In Griffith, the plaintiff challenged the agency’s groundwater augmentation charges on several grounds. The court, however, rejected all of the plaintiffs challenges. Among other holdings, the court found that:
the groundwater augmentation charges are water service fees and therefore not subject to the voter approval requirements of Proposition 218;
a public agency is only required to mail notice of the public hearing for the adoption of a property-related fee or charge to the record owner of a parcel (i.e., a property owner listed on the assessment roll) proposed to be subject to the fee or charge;
the charges did not exceed the proportionate cost of providing the service because all groundwater users benefit from the Agency’s groundwater management activities, not just the coastal users receiving supplemental water; and
Proposition 218 does not require that property-related fees and charges be calculated on a parcel-by-parcel basis, rather grouping similar users together (i.e., calculating fees on a class-by-class basis) is a reasonable method of allocating the costs of service.
The Pajaro Valley Groundwater Basin is subject to saltwater intrusion. To protect the groundwater basin, the Pajaro Valley Water Management Agency (Agency) implemented a program to deliver supplemental water to some coastal users and develop other supplemental water projects. The cost of the program was to be shared by all properties served by a well within the boundaries of the Agency.

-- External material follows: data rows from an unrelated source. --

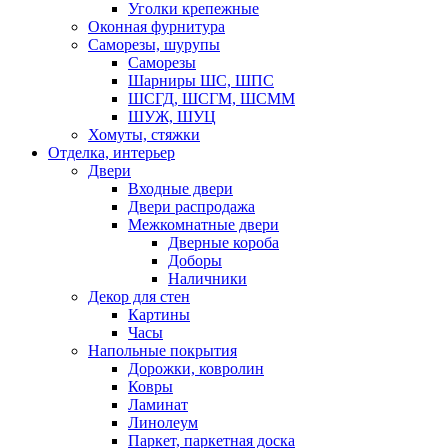
Уголки крепежные
Оконная фурнитура
Саморезы, шурупы
Саморезы
Шарниры ШС, ШПС
ШСГД, ШСГМ, ШСММ
ШУЖ, ШУЦ
Хомуты, стяжки
Отделка, интерьер
Двери
Входные двери
Двери распродажа
Межкомнатные двери
Дверные короба
Доборы
Наличники
Декор для стен
Картины
Часы
Напольные покрытия
Дорожки, ковролин
Ковры
Ламинат
Линолеум
Паркет, паркетная доска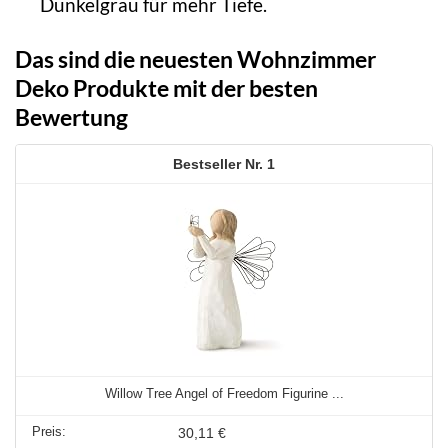
Dunkelgrau für mehr Tiefe.
Das sind die neuesten Wohnzimmer
Deko Produkte mit der besten
Bewertung
1
Willow Tree Angel of Freedom Figurine ...
30,11 €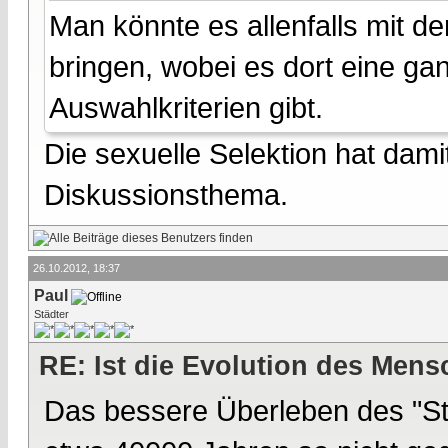
Man könnte es allenfalls mit de
bringen, wobei es dort eine ga
Auswahlkriterien gibt.
Die sexuelle Selektion hat damit
Diskussionsthema.
26.10.2012, 18:37
Paul
Städter
RE: Ist die Evolution des Men
Das bessere Überleben des "Stä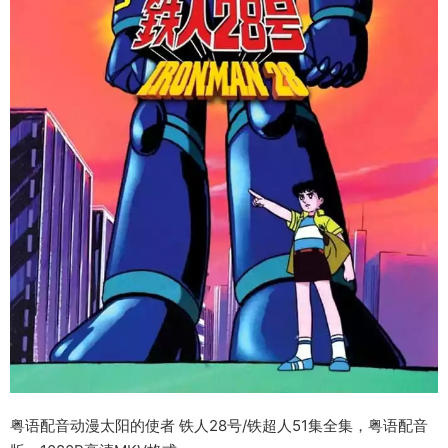
粤语配音动漫太阳的使者 铁人28号/铁超人51集全集，粤语配音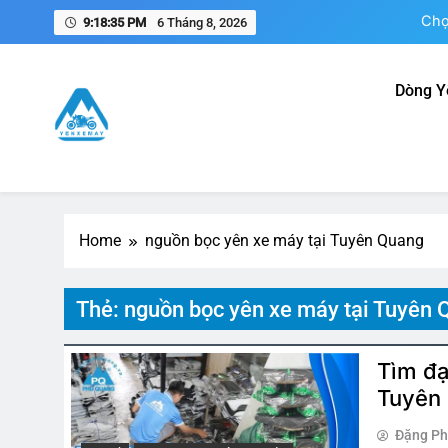
Skip
Chọ
9:18:35 PM
6 Tháng 8, 2026
to
content
Dòng Y
N
Yên Xe Máy – Trang Thông 
Tổng hợp thông tin mua, bán, gia công, sản xuất phụ k
Nam
Chọ
Home
nguồn bọc yên xe máy tại Tuyên Quang
Thẻ:
nguồn bọc yên xe máy tại Tuyên 
Tìm đạ
Tuyên 
Đặng P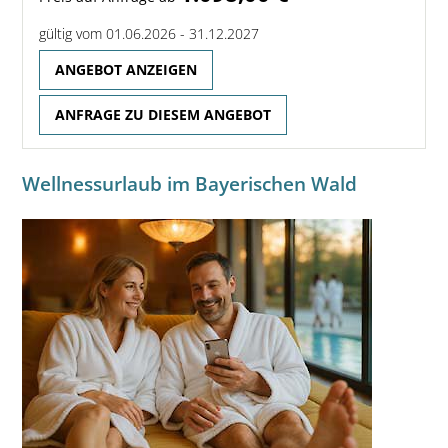
gültig vom 01.06.2026 - 31.12.2027
ANGEBOT ANZEIGEN
ANFRAGE ZU DIESEM ANGEBOT
Wellnessurlaub im Bayerischen Wald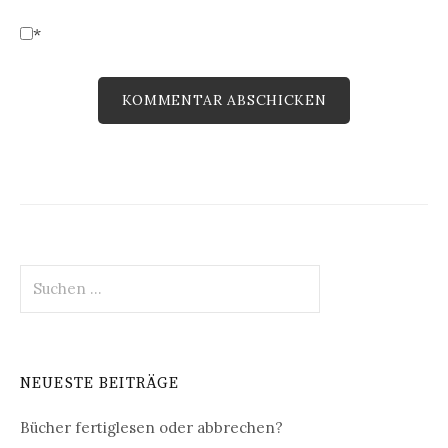
*
Suchen
nach:
NEUESTE BEITRÄGE
Bücher fertiglesen oder abbrechen?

The Agency decided to adopt a three-tiered groundwater augmentation charge to fund the program and conducted a Proposition 218 majority protest hearing for that purpose. Although the Agency was aware that certain tenants would be indirectly liable for the payment of the proposed charges through lease obligations, notice of the public hearing was mailed only to the record owners or properties served by a well. The Agency did not receive written protests from a majority of the affected property owners and enacted an ordinance imposing the charges. The Agency then conducted an all-mailed ballot property-related fee election on the ordinance, after the majority protest proceeding was completed, since it was thought that this additional election was required under Proposition 218 for this type of charge. The ballots were mailed only to affected property owners.